*ABOUT THIS EXERCISE:* Only the lines from the one that contains "part: (327, 1320) -> (264, 1064), size x0.6" to the end of the material below are wanted, each duplicated exactly.

*MATERIAL PROVIDED:*
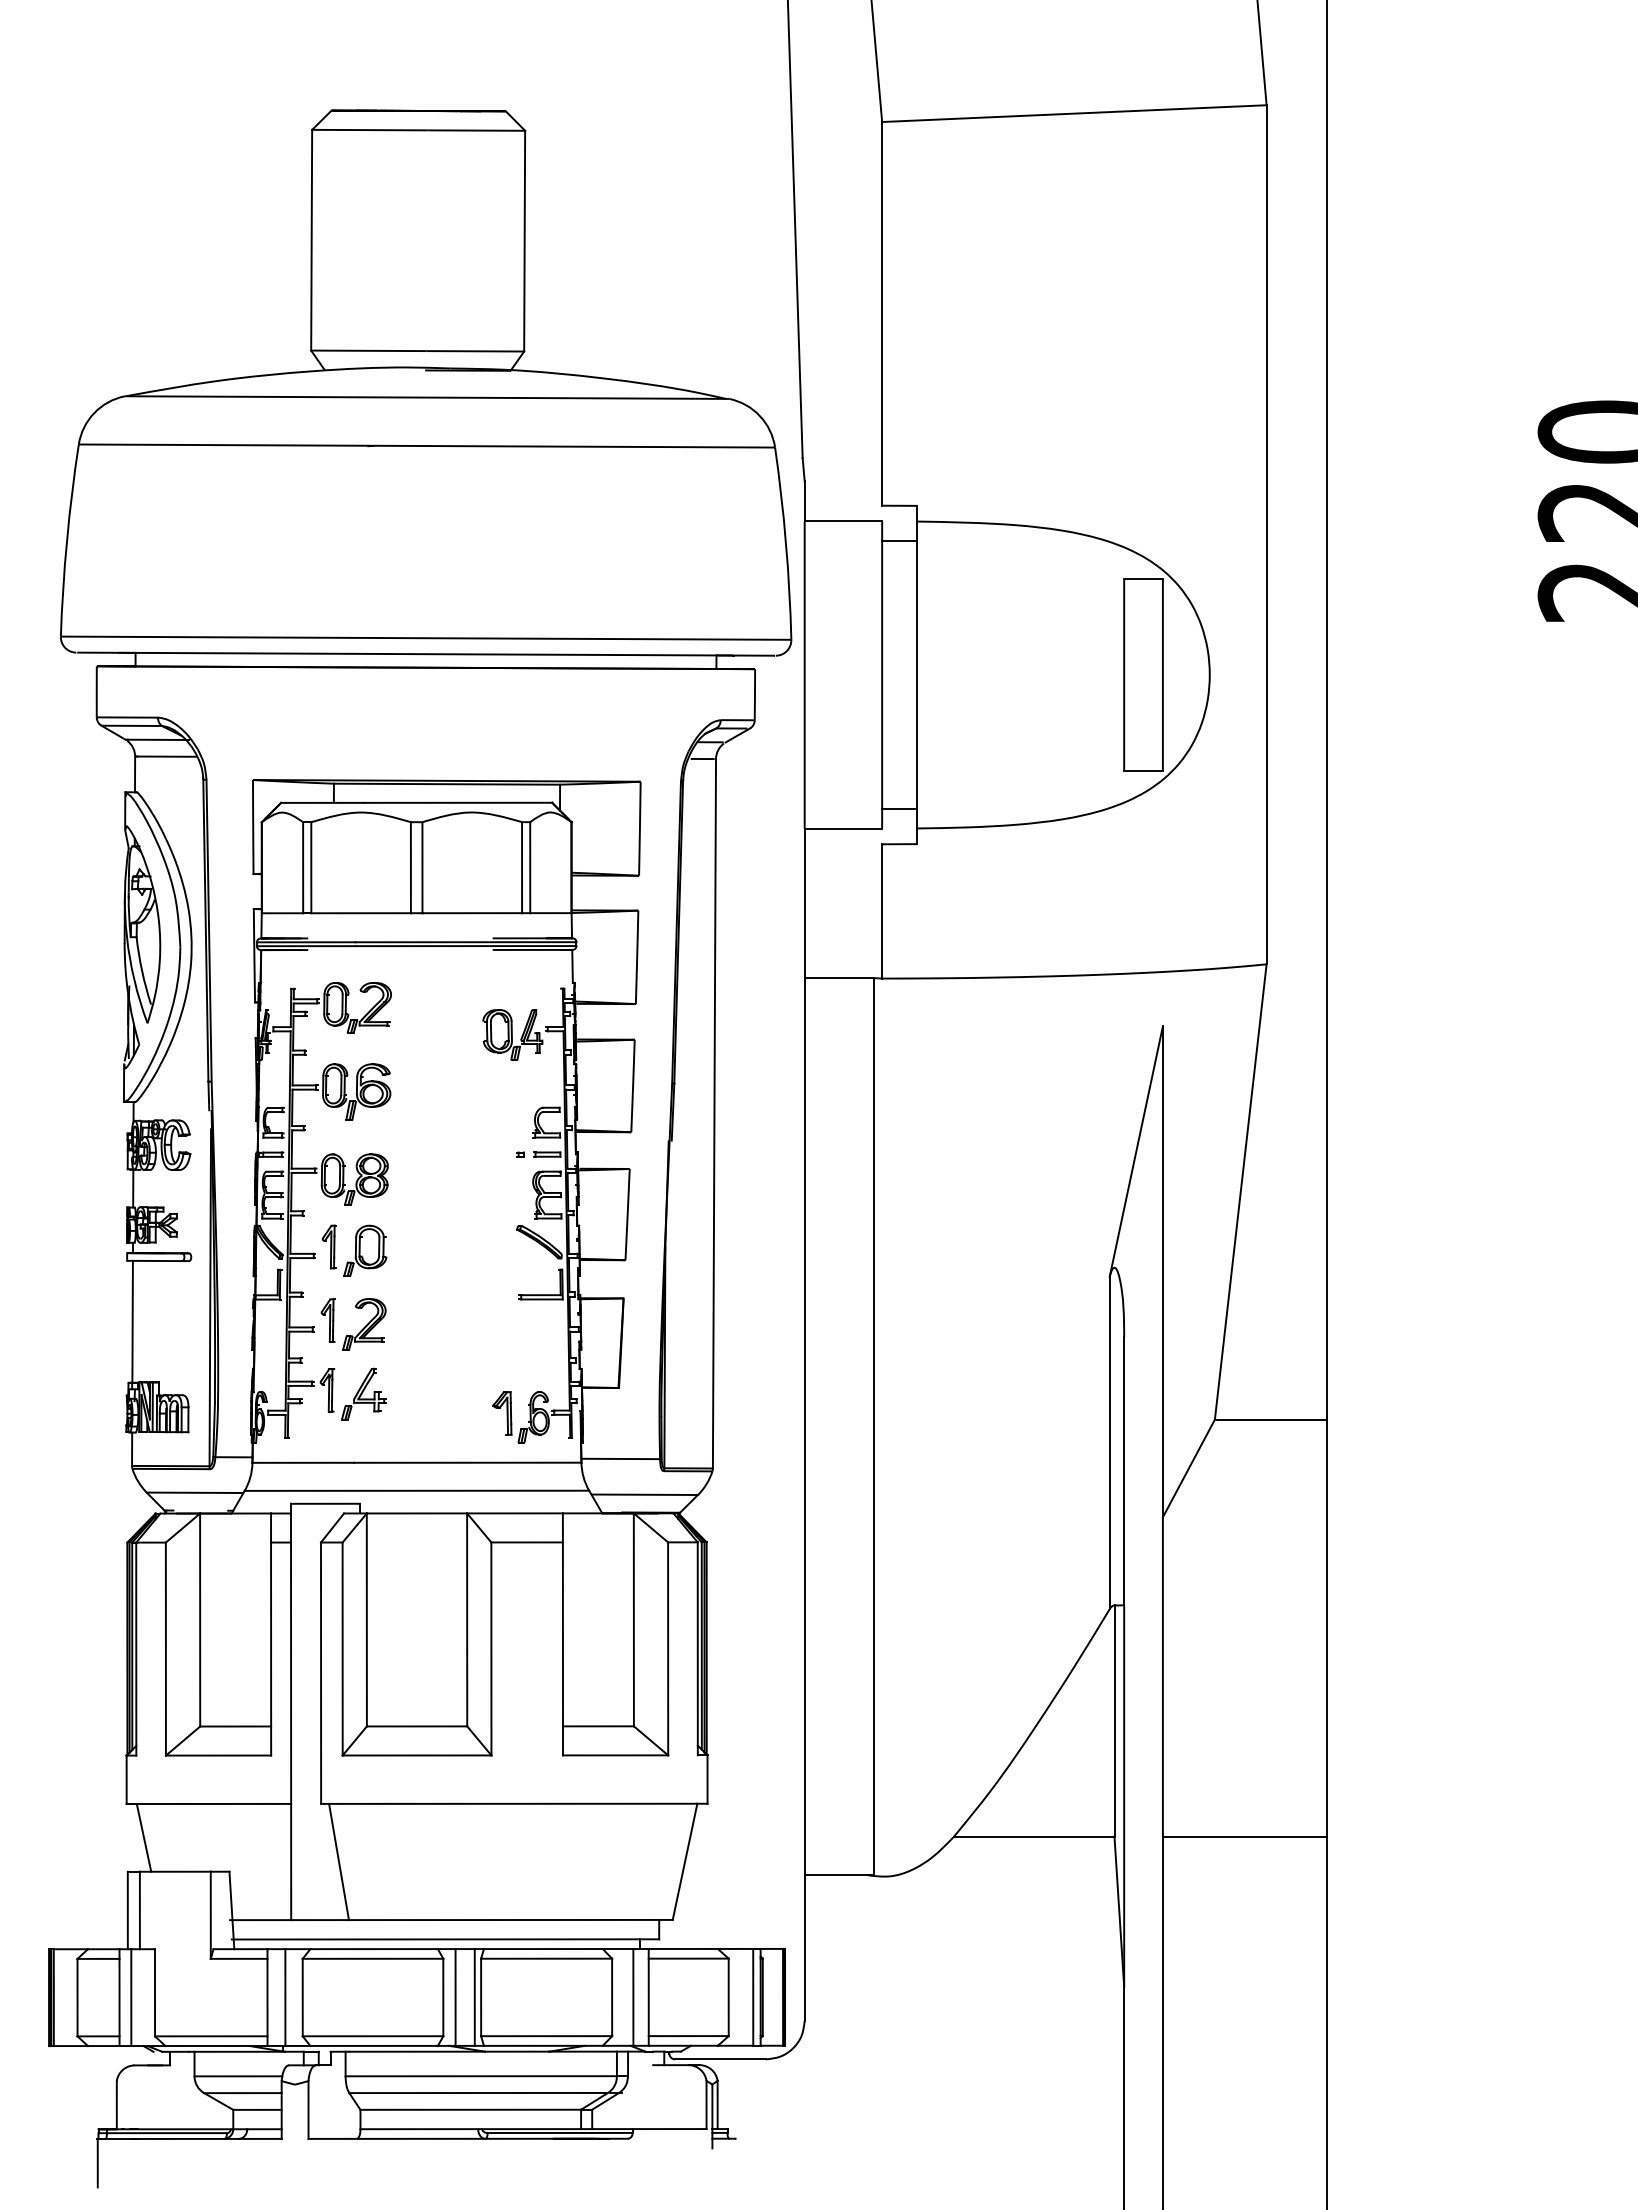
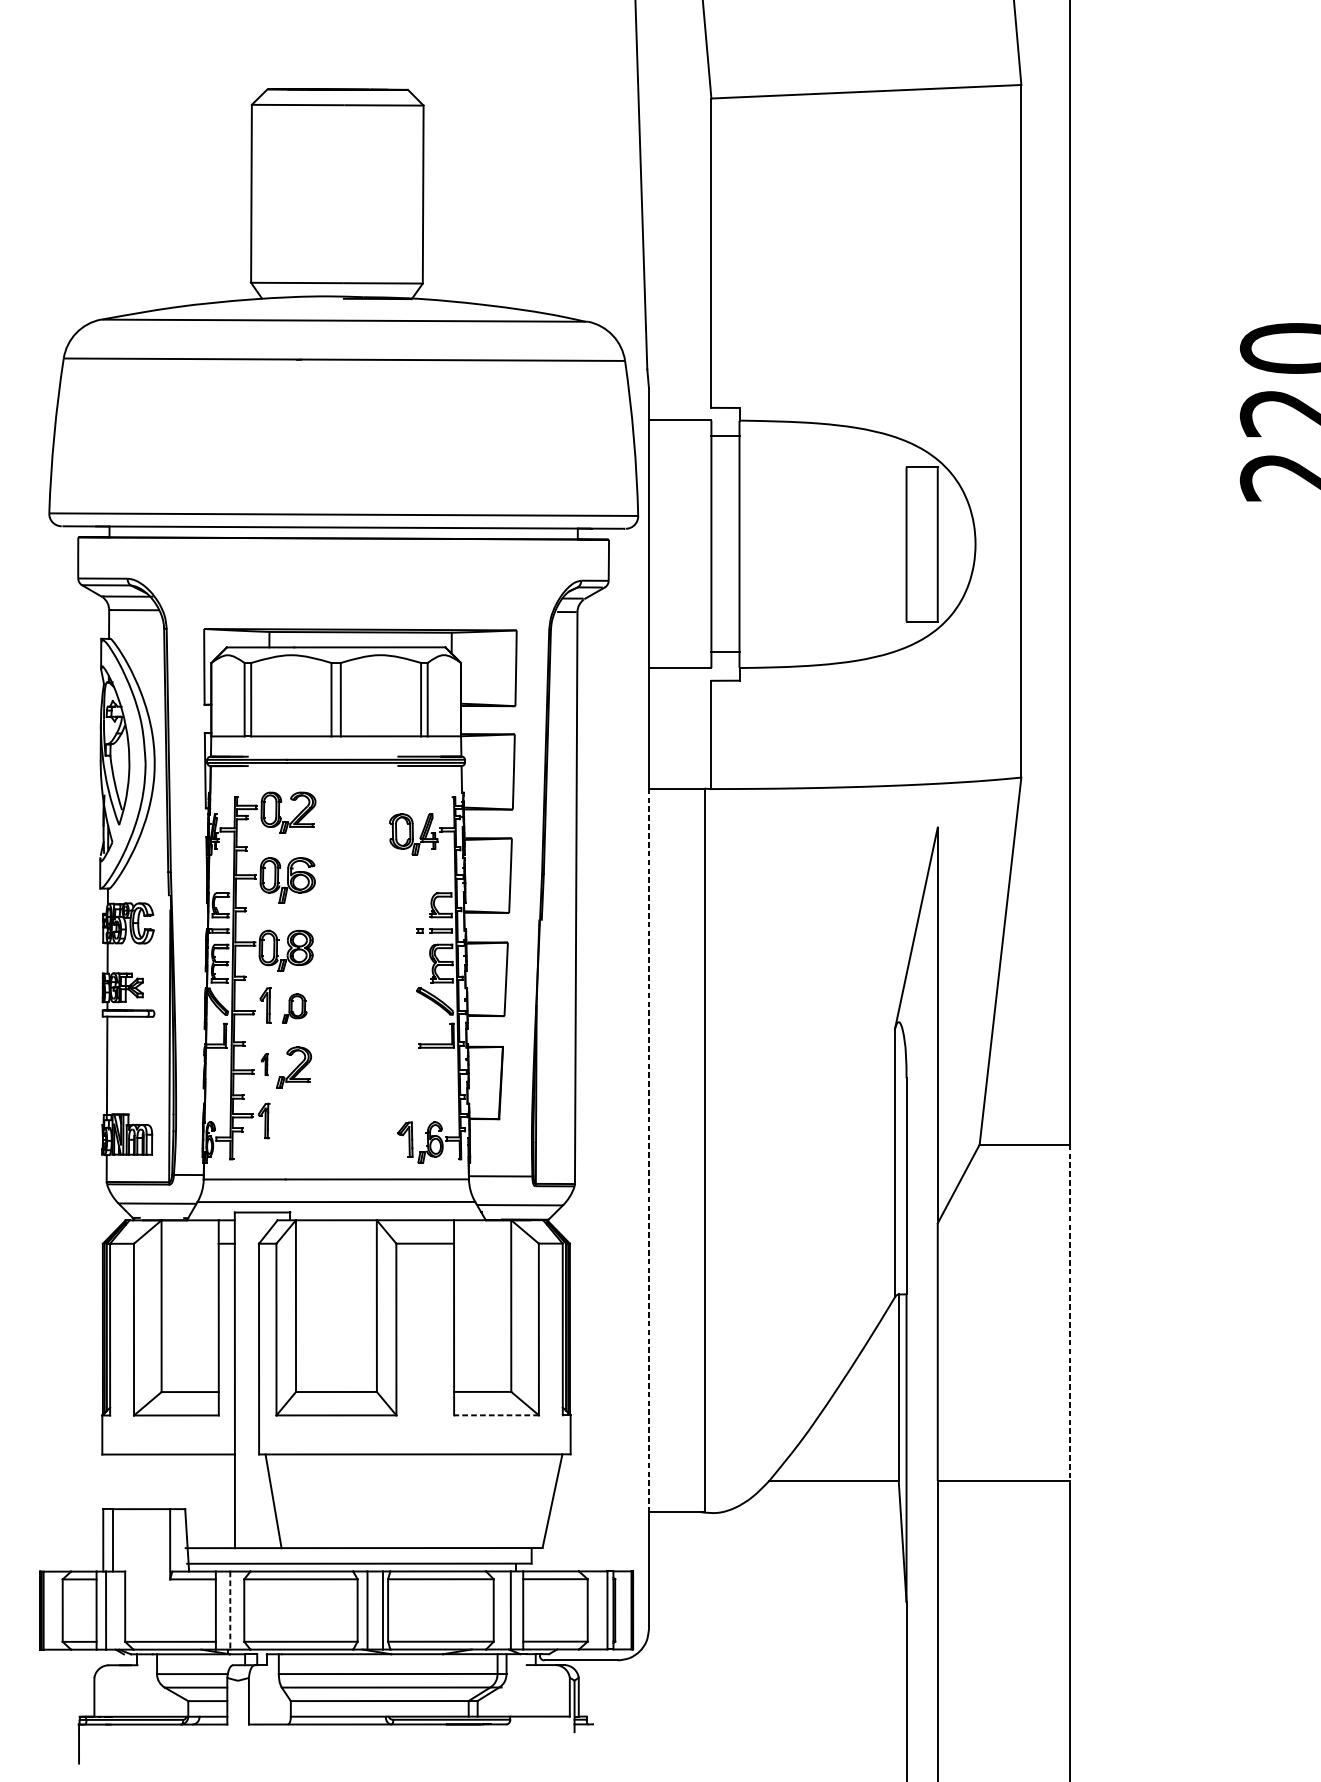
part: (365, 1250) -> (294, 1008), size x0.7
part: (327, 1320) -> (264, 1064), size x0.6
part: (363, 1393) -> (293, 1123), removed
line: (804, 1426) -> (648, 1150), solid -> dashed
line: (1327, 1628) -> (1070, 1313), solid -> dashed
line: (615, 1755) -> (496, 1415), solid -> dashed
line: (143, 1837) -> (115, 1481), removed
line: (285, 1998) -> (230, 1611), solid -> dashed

*OUTPUT:*
part: (327, 1320) -> (264, 1064), size x0.6
part: (363, 1393) -> (293, 1123), removed
line: (804, 1426) -> (648, 1150), solid -> dashed
line: (1327, 1628) -> (1070, 1313), solid -> dashed
line: (615, 1755) -> (496, 1415), solid -> dashed
line: (143, 1837) -> (115, 1481), removed
line: (285, 1998) -> (230, 1611), solid -> dashed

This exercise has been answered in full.